Inmates were always coming and going and the noise level could get high. Huge fans helped drown out the cacophony.
He was allowed out of the cell for one hour per day, to shower, exercise or make phone calls. He received a few visitors, but unlike the way prison visits are portrayed on television, he and his visitors were actually in separate rooms, looking at each other on a monitor.
The day before his release was the first time he saw the sky.
“One of my visitors was sitting in a room with a big window, and I could see the sky behind her on the screen,” he said. “It was like our Lord was giving me an inkling that I’d be released the next day.”
The food was the worst part of his incarceration. Breakfast was served between 3 and 4 a.m.; lunch came at 11 a.m. and dinner between 6 and 7 p.m. There were no plates, just molded plastic trays with compartments, each heaped with something unpalatable.
“The food was inedible, it was almost like an appetite suppressant,” he said. But mealtime was useful in one way: It was the only indication of the time of day.
“The COs – correction officers – most of the time won’t tell you what time it is,” he said.
Each inmate was given a book of puzzles to while away the hours. Father Stephen gave his away, but only after he used the blank inside cover to fashion a cross. He tore a strip off a plastic bag he was given to hold his second set of prison-issued clothes – including an orange jumpsuit – and made a one-decade rosary. A social worker offered him two Protestant devotionals and he took them both. A previous resident of his cell had left behind printed notes on the Gospel of John.

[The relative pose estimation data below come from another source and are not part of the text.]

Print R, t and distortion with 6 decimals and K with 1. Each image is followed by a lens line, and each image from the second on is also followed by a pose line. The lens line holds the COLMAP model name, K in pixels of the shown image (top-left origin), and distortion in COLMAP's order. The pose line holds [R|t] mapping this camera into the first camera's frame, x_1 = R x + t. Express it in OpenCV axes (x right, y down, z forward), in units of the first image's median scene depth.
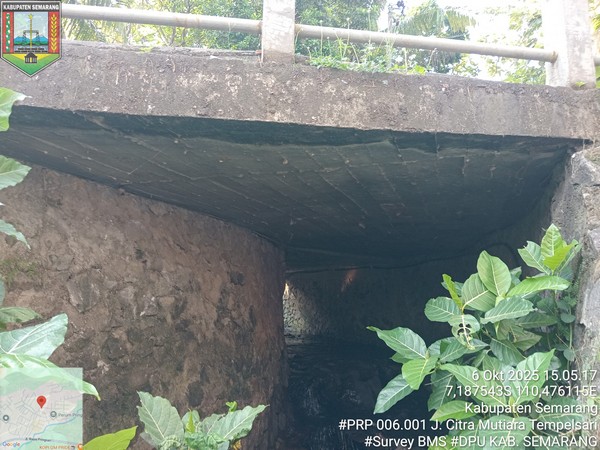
lens RADIAL K [[446.3, 0, 300.3], [0, 446.3, 228.9], [0, 0, 1]] dist [0.043723, -0.105021]
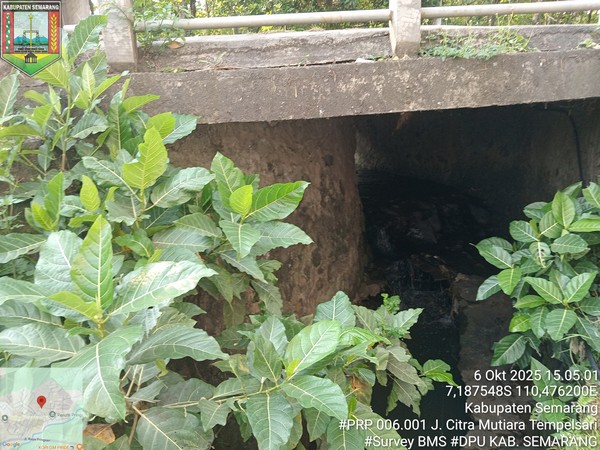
lens RADIAL K [[446.3, 0, 300.3], [0, 446.3, 228.9], [0, 0, 1]] dist [0.043723, -0.105021]
pose [[0.994745, -0.049375, -0.089688, -0.276067], [0.081280, 0.913524, 0.398582, -0.467282], [0.062252, -0.403777, 0.912737, -0.385259]]
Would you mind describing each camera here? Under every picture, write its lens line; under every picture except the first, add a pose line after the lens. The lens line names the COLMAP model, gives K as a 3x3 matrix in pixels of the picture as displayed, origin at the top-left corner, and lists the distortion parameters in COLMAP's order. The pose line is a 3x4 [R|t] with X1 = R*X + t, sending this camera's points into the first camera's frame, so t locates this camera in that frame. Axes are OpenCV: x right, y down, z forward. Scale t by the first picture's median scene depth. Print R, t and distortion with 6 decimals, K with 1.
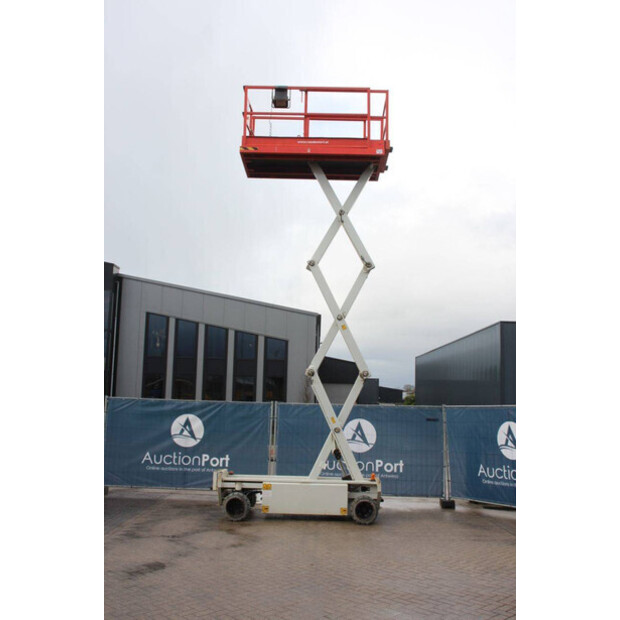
lens RADIAL K [[656.2, 0, 310.0], [0, 656.2, 310.0], [0, 0, 1]] dist [-0.044704, 0.016172]
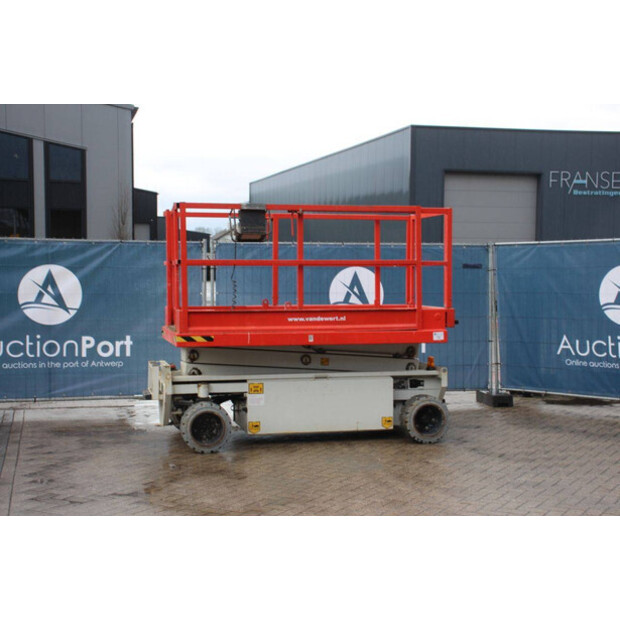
lens RADIAL K [[955.9, 0, 310.0], [0, 955.9, 310.0], [0, 0, 1]] dist [0.121838, 0.082505]
pose [[0.966229, -0.031374, 0.255767, -0.206572], [-0.019962, 0.980464, 0.195683, 0.040513], [-0.256910, -0.194180, 0.946727, 0.209110]]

“My two basic meditations were on the crucified Christ and the crucified babies,” he said. “I had no Bible, no breviary and I wasn’t able to say Mass. But our Lord took care of me the entire time.”

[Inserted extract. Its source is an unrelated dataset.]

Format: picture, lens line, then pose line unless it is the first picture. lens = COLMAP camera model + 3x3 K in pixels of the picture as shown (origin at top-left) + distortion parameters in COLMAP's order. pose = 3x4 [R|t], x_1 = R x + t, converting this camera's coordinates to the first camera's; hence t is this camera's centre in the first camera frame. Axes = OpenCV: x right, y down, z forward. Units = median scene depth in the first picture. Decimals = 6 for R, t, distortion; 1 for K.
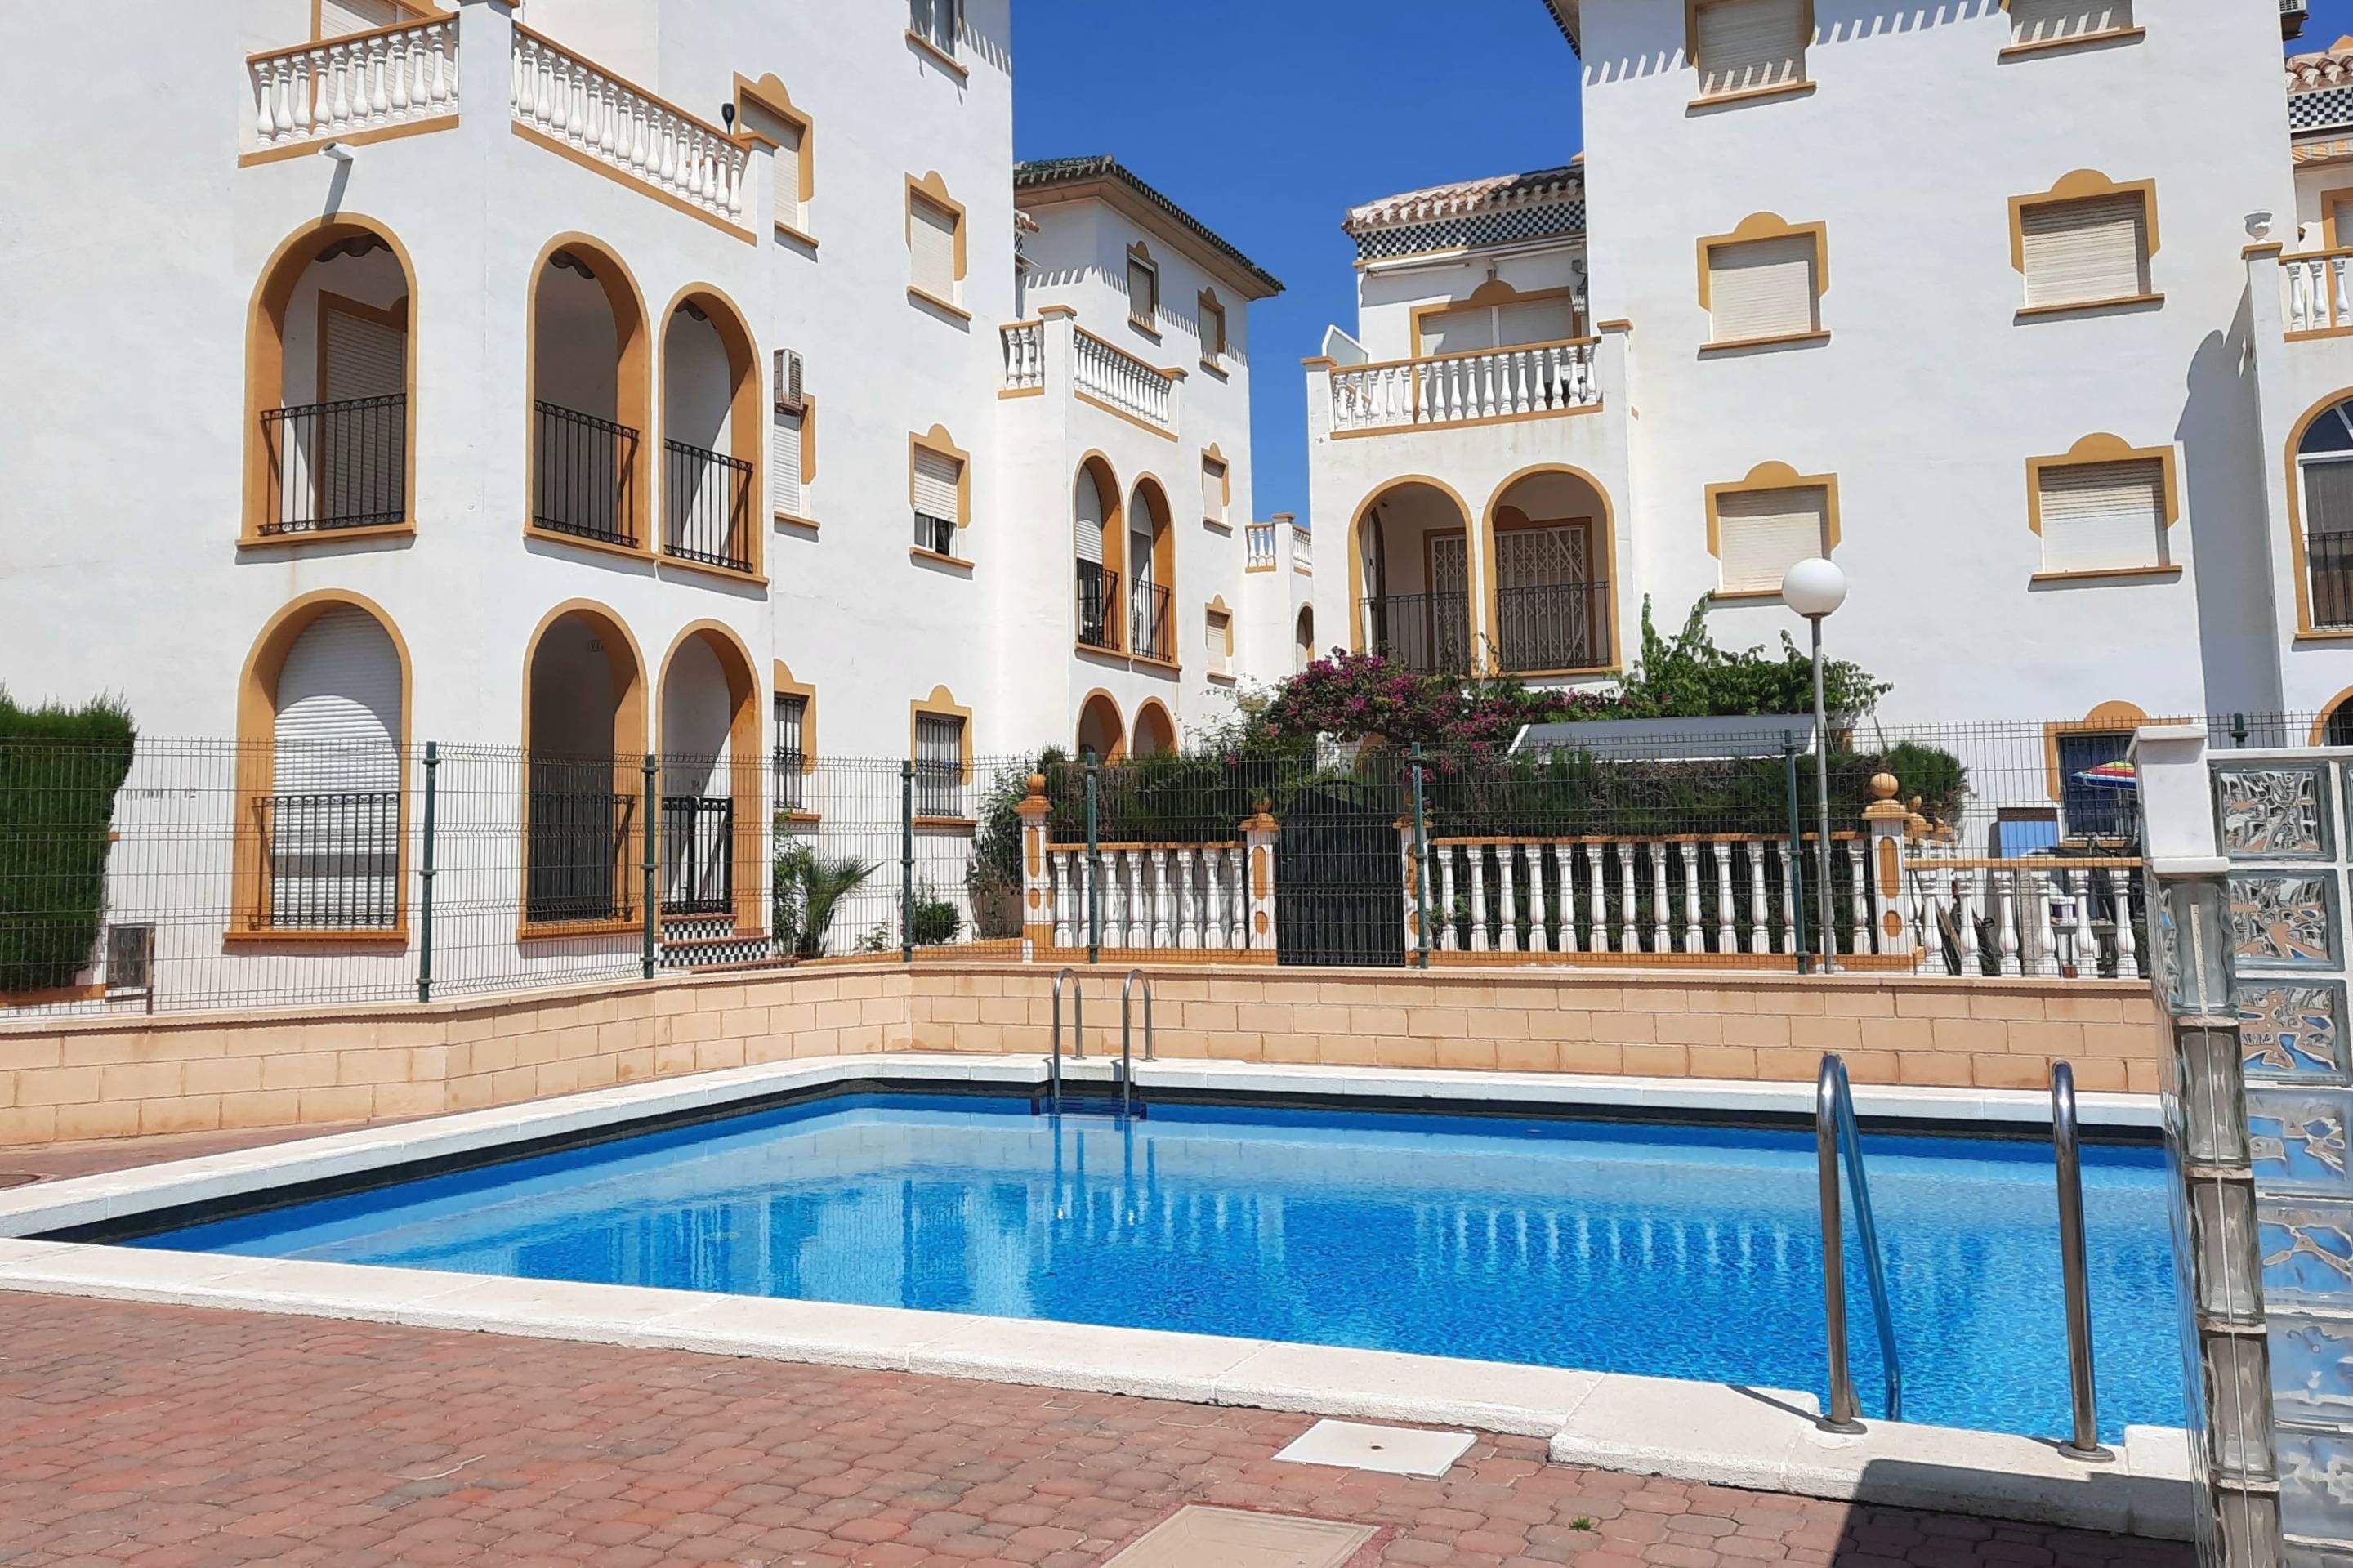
lens RADIAL K [[1569.4, 0, 1173.9], [0, 1569.4, 650.7], [0, 0, 1]] dist [0.001946, -0.004087]
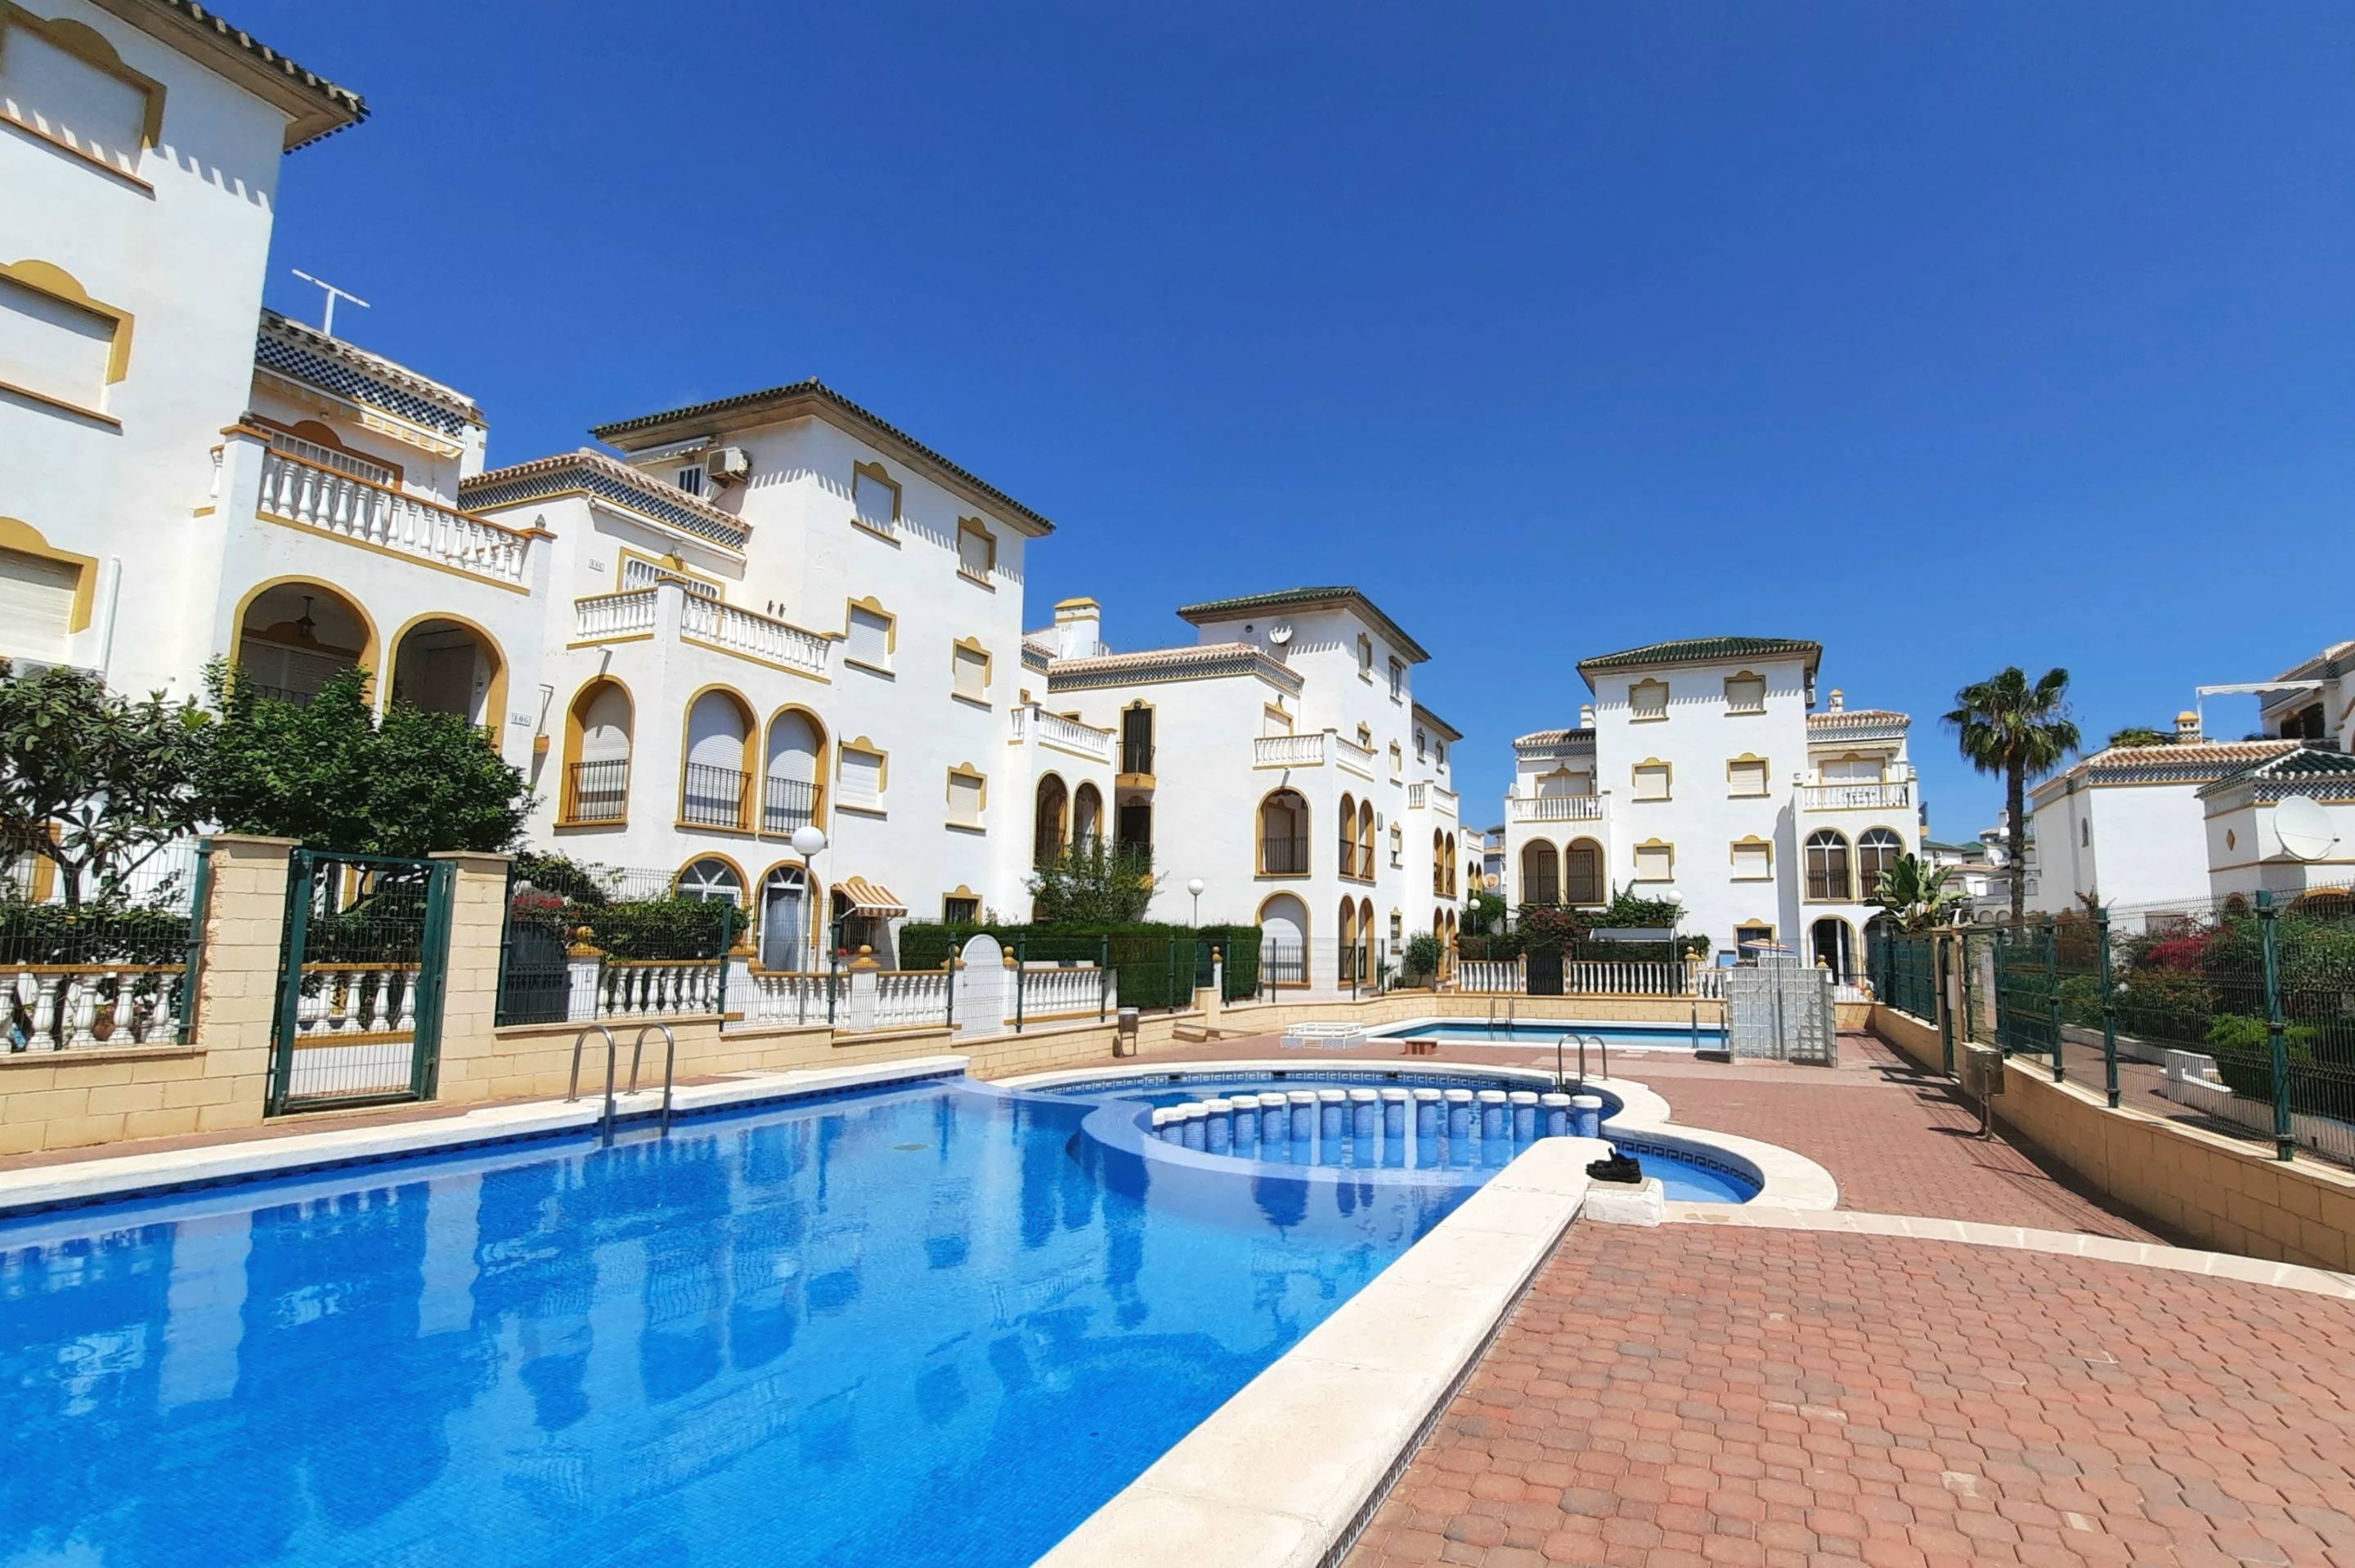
lens RADIAL K [[1181.6, 0, 1271.3], [0, 1181.6, 743.5], [0, 0, 1]] dist [-0.016871, -0.001005]
pose [[0.993743, 0.030450, 0.107461, -0.656321], [-0.027680, 0.999247, -0.027177, -0.229012], [-0.108208, 0.024032, 0.993838, -1.301139]]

His arrest in D.C. was his second. During the first Red Rose Rescue – carried out in several cities – he was arrested in an abortion mill located inside an apartment building in Alexandria, VA. He was fined $500 but the sentence was suspended if he stays out of trouble in the judge’s jurisdiction until November.
Father Stephen could have been sentenced to probation or assessed a fine in the D.C. case, but he refused both. Other Red Rose Rescuers have also served time; some of those arrested at a Michigan abortion mill were given 45-day sentences.
The Red Rose Rescues are inspired by a Canadian woman, Mary Wagner, who has served nearly five years in jail for entering abortion mills to try to save babies and their mothers
Father Stephen is aware that some pro-lifers oppose this type of activism, fearing it might increase the trauma for women who have had abortions.
“I understand the concerns,” he said. “I started two pregnancy centers. I’ve done sidewalk counseling since the late 1990s and counseled hundreds, if not thousands of women. I get it. I’m post-abortive myself.”
Long before he ever discerned a call to the priesthood, his girlfriend got pregnant and had an abortion, with Father Stephen’s acquiescence. Years later, he learned the abortion had taken the lives of twins, whom he has since named Mary and Thomas.
The Red Rose Rescues offer him a chance to fulfill a promise he made decades ago.
“I committed to Jesus that I would do anything , risk anything, to try to save babies,” he said. “I am keeping that promise.”
His time inside taught him one valuable lesson that he’d like to pass on:
“Unless you made a lot of noise, unless you were a nuisance, you were ignored. That’s a lesson for all of us in pro-life.”